Molecular Docking and Microwave Assisted Green Synthesis of Pyrimidine Derivatives as Potential Anti-tubercular Agent

Tuberculosis is one of the leading health problems worldwide. This disease is the leading infectious cause of mortality in current scenario. So, there is urgent need for the development of novel structural classes of anti-tubercular drugs due to emergence of multi-drug resistant strains that are resistant to commonly used drugs. Consequently, the long term treatment protocol is required as a result of resistance and there is always a high probability for the resurgence of disease in the immuno-compromised patients. Recently, various new structural classes of anti-tubercular agents have designed to exhibit promising activity against drug-sensitive and drug-resistant strains of the causative organism Mycobacterium tuberculosis. Based on the concept of bioisosteric similarities with widely used block buster anti-tubercular drug Isoniazid, a series of pyrimidine derivatives are designed. Molecular docking study is performed to determine the binding interactions of the target compounds with the enzyme Mycobacterium tuberculosis enoyl reductase (InhA).
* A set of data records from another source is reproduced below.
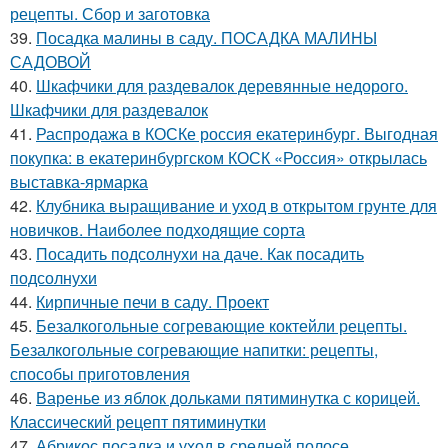
рецепты. Сбор и заготовка
39.
Посадка малины в саду. ПОСАДКА МАЛИНЫ
САДОВОЙ
40.
Шкафчики для раздевалок деревянные недорого.
Шкафчики для раздевалок
41.
Распродажа в КОСКе россия екатеринбург. Выгодная
покупка: в екатеринбургском КОСК «Россия» открылась
выставка-ярмарка
42.
Клубника выращивание и уход в открытом грунте для
новичков. Наиболее подходящие сорта
43.
Посадить подсолнухи на даче. Как посадить
подсолнухи
44.
Кирпичные печи в саду. Проект
45.
Безалкогольные согревающие коктейли рецепты.
Безалкогольные согревающие напитки: рецепты,
способы приготовления
46.
Варенье из яблок дольками пятиминутка с корицей.
Классический рецепт пятиминутки
47.
Абрикос посадка и уход в средней полосе.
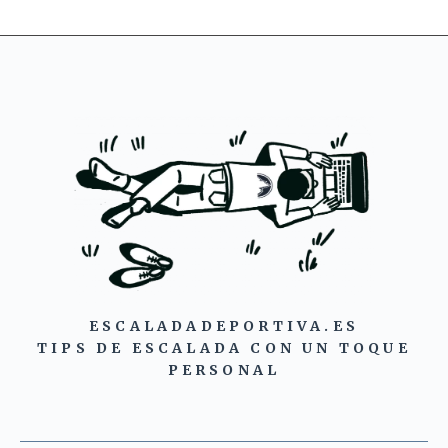
ESCALADADEPORTIVA.ES
TIPS DE ESCALADA CON UN TOQUE
PERSONAL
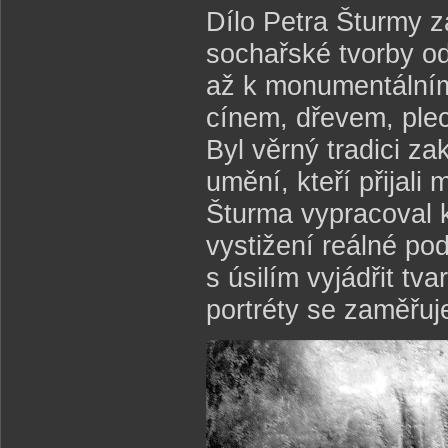
Dílo Petra Šturmy za
sochařské tvorby od
až k monumentálním 
cínem, dřevem, ple
Byl věrný tradici 
umění, kteří přijali
Šturma vypracoval k
vystižení reálné po
s úsilím vyjádřit t
portréty se zaměřuj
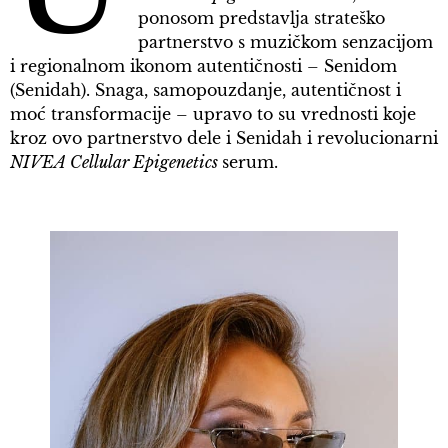
ponosom predstavlja strateško
partnerstvo s muzičkom senzacijom
i regionalnom ikonom autentičnosti – Senidom
(Senidah). Snaga, samopouzdanje, autentičnost i
moć transformacije – upravo to su vrednosti koje
kroz ovo partnerstvo dele i Senidah i revolucionarni
NIVEA Cellular Epigenetics
serum.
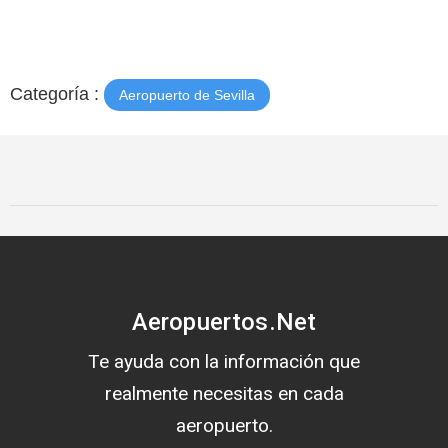
Categoría :
Aeropuerto de Sevilla
Aeropuertos.Net
Te ayuda con la información que
realmente necesitas en cada
aeropuerto.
The docking results reveal that the binding pose of the selected compounds are energetically favorable and exhibited significant interactions with the active site. The synthesis of pyrimidine derivatives are carried out with the help of microwave irradiation method. This green technology has gained popularity because of greater selectivity to speed up chemical reactions with increase in product yield. Luciferase reporter phage (LRP) assay method is followed to evaluate the antitubercular activity. Some of the tested compounds demonstrated promising anti-tubercular activity in comparison with the standard drug Isoniazid.